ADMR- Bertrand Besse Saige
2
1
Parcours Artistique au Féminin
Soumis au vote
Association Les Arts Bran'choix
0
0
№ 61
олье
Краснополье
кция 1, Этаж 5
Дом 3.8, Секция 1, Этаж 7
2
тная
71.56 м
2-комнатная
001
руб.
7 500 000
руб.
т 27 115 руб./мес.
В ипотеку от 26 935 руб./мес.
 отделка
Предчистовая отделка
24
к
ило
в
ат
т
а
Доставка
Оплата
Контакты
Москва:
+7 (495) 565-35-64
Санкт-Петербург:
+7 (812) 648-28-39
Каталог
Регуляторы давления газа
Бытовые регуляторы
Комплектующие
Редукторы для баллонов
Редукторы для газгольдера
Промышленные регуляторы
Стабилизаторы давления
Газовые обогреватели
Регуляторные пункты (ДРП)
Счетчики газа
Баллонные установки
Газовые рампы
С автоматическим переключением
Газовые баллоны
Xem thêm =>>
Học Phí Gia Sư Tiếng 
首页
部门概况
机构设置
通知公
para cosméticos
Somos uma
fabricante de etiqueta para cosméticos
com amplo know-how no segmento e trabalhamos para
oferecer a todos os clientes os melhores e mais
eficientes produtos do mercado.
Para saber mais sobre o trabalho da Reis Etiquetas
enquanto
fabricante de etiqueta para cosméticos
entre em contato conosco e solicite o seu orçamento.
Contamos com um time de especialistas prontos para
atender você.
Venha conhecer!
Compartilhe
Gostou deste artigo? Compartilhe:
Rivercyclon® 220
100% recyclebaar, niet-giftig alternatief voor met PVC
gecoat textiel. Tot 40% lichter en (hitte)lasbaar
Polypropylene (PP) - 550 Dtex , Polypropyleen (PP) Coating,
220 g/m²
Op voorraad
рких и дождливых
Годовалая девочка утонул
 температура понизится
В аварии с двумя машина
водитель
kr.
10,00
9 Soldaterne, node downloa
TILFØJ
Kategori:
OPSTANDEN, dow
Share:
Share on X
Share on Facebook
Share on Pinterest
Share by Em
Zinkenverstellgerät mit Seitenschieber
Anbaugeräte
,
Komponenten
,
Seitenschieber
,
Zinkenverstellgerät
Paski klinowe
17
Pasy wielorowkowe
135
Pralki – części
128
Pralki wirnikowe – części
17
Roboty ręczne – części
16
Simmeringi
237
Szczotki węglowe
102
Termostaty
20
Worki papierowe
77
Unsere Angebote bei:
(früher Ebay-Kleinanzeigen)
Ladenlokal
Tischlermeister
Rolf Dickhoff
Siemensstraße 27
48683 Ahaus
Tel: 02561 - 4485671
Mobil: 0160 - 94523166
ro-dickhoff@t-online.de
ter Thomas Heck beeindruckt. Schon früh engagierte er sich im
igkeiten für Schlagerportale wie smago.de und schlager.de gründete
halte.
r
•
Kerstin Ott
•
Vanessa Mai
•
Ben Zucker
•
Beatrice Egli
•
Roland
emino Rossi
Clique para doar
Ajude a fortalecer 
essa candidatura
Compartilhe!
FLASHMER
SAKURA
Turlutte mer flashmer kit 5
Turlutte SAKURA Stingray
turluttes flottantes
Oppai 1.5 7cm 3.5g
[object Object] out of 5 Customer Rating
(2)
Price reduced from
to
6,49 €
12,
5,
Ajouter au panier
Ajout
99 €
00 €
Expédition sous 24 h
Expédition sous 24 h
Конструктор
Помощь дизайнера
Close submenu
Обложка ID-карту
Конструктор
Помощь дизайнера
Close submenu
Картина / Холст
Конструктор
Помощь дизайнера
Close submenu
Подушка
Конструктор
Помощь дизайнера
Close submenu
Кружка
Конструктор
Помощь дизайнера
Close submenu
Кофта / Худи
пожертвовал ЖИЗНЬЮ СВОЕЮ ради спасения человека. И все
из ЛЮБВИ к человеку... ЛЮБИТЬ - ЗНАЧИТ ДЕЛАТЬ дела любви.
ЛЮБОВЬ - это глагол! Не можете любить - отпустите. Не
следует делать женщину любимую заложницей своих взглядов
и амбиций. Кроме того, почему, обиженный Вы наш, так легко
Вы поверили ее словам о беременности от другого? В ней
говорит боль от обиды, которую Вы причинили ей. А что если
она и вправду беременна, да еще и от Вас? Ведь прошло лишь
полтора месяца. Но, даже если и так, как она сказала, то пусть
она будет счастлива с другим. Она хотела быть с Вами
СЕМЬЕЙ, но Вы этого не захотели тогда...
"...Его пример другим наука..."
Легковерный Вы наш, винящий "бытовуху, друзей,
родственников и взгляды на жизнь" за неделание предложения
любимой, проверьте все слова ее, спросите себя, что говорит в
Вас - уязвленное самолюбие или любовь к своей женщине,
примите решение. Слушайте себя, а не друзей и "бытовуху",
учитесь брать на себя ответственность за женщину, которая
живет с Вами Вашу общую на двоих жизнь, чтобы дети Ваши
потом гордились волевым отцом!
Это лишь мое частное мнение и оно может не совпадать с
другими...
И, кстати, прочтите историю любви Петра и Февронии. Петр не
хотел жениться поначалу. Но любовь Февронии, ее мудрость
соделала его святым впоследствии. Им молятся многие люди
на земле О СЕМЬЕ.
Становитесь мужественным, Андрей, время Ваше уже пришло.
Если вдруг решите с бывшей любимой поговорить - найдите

EXERCISE DETAILS:
For this exercise, repeat exactly the lines of the data above from the one with "Share by Em" down to the one with "Rolf Dickhoff", both end lines included.

SOLUTION TO THIS PROBLEM:
Share by Em
Zinkenverstellgerät mit Seitenschieber
Anbaugeräte
,
Komponenten
,
Seitenschieber
,
Zinkenverstellgerät
Paski klinowe
17
Pasy wielorowkowe
135
Pralki – części
128
Pralki wirnikowe – części
17
Roboty ręczne – części
16
Simmeringi
237
Szczotki węglowe
102
Termostaty
20
Worki papierowe
77
Unsere Angebote bei:
(früher Ebay-Kleinanzeigen)
Ladenlokal
Tischlermeister
Rolf Dickhoff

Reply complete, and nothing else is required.